## 263-0007-00: Advanced Systems Lab

Assignment 1: 100 points Due Date: Th, March 11th, 17:00 https://acl.inf.ethz.ch/teaching/fastcode/2021/ Questions: fastcode@lists.inf.ethz.ch

### Exercises:

- 1. (15 pts) Get to know your machine Determine and create a table for the following microarchitectural parameters of your computer:
  - (a) Processor manufacturer, name, and number. Solution: Intel(R) Xeon(R) CPU E3-1275 v5
  - (b) CPU base frequency.Solution: 3.6 GHz is the nominal CPU frequency.
  - (c) CPU maximum frequency. Does your CPU support Turbo Boost or a similar technology? Solution: It does support Turbo Boost, and the maximum frequency is 4.0GHz.
  - (d) Phase in the Intel's development model: Tick, Tock or Optimization. (if applicable)Solution: Tock phase (Skylake).

For one core and **without** using SIMD vector instructions determine:

- (e) Maximum theoretical floating point peak performance in flop/cycle.Solution: Without SIMD instructions, two FMAs can be issued per cycle. Thus, 4 flops/cycle.
- (f) Latency [cycles] and throughput [ops/cycle] for fused multiply-add (FMA) operations (if supported).

Solution: Latency: 4 cycles. Throughput: 2 per cycle.

Information given –
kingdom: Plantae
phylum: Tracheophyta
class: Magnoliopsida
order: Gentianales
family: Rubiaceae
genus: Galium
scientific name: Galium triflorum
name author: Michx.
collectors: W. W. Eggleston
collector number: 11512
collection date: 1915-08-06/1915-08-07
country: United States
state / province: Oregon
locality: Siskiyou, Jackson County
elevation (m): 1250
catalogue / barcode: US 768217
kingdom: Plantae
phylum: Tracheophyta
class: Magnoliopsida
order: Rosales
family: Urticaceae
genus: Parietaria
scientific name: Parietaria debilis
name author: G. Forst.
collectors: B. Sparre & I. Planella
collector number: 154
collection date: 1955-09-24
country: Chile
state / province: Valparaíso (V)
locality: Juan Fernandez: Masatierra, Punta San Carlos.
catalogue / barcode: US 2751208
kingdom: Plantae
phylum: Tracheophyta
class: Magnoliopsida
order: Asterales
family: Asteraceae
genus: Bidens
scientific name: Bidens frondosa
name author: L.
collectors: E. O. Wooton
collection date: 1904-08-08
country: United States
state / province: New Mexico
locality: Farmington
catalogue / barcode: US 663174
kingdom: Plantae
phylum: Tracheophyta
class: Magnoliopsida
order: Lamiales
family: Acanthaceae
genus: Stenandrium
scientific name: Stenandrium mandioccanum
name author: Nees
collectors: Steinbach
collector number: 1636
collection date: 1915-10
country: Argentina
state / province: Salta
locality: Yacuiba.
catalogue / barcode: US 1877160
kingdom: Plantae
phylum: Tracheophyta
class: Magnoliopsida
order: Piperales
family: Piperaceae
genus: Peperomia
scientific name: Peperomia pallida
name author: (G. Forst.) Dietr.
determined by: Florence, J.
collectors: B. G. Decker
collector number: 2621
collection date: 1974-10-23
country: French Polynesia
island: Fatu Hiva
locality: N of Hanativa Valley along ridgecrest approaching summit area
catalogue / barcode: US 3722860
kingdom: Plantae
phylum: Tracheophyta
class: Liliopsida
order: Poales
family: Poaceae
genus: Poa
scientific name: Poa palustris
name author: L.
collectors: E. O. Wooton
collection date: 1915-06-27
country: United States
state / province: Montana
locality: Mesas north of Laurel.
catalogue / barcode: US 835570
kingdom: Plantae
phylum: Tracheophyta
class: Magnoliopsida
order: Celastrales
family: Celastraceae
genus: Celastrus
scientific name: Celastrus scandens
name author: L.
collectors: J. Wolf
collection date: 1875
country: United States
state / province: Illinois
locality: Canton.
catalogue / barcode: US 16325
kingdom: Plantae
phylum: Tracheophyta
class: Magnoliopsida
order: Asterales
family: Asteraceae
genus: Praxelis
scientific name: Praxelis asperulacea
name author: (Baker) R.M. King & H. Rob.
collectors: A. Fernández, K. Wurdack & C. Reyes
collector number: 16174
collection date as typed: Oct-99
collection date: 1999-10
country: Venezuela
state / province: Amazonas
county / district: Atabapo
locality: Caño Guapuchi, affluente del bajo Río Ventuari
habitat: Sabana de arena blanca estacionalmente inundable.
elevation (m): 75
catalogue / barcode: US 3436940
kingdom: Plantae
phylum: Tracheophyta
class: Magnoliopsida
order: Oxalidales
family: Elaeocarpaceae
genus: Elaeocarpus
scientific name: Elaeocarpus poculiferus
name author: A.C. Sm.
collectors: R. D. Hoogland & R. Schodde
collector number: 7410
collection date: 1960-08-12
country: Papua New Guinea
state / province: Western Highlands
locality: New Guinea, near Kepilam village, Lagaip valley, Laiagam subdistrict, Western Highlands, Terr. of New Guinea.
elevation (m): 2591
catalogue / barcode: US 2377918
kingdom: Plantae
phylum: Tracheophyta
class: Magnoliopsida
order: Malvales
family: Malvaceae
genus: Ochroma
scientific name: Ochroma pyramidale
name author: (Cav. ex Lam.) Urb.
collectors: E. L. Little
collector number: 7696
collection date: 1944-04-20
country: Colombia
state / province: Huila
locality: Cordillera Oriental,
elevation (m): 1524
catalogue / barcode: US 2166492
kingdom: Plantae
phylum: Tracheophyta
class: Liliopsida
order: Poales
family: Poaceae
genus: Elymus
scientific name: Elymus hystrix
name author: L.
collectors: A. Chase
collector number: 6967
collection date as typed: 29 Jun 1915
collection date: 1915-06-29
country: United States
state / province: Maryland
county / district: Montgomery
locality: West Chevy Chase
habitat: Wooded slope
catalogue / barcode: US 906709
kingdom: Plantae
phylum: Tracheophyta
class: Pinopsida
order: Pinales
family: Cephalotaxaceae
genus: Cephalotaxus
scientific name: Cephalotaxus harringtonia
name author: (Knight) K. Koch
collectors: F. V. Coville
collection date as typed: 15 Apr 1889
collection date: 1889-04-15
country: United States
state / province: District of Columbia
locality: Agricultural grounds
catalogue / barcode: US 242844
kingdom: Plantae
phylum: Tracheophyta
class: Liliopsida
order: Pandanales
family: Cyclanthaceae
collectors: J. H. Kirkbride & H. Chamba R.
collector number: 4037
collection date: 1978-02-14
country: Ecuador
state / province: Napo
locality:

To be done –
A - Answer these questions using the Advanced Systems Lab assignment:
(i) When is the assignment due?
(ii) What maximum frequency does the solution give for the CPU?
(iii) What latency does the solution give for fused multiply-add operations?
B - Carry on the Advanced Systems Lab assignment from the point where it stops.
These records come from a separate source, unrelated to the Advanced Systems Lab assignment.

Final answers –
A -
(i) Thursday, March 11th, at 17:00.
(ii) 4.0 GHz.
(iii) 4 cycles.

B -
(g) Latency [cycles] and throughput [ops/cycle] for floating point comparison operations (e.g. greater-than, less-than, equal-to, etc).

#### Solution:

For (U)COMISS/D instruction:

- Intel's Optimization Manual reports a latency of 2 cycles and throughput of 1 per cycle.
- Intel's Intrinsic guide reports a latency of 3 cycles and throughput of 1 per cycle.
- uops.info reports an upper bound for the latency of 3 cycles and throughput of 1 per cycle.
- Agner does not specify latency and only reports throughput of 1 per cycle.

For CMPSS/D, all sources report a latency of 4 cycles and throughput of 2 per cycle.

Intel's processors offer two assembly instructions to compute scalar floating point addition in double precision, namely FADD (from x87) and ADDSD (from SSE2).

- (h) Which instruction is used when you compile code in your computer? **Solution:** ADDSD from SSE2.
- (i) Why is the other one still supported?Solution: For backward compatibility.

Make sure to use the correct floating point operations in parts (f-g).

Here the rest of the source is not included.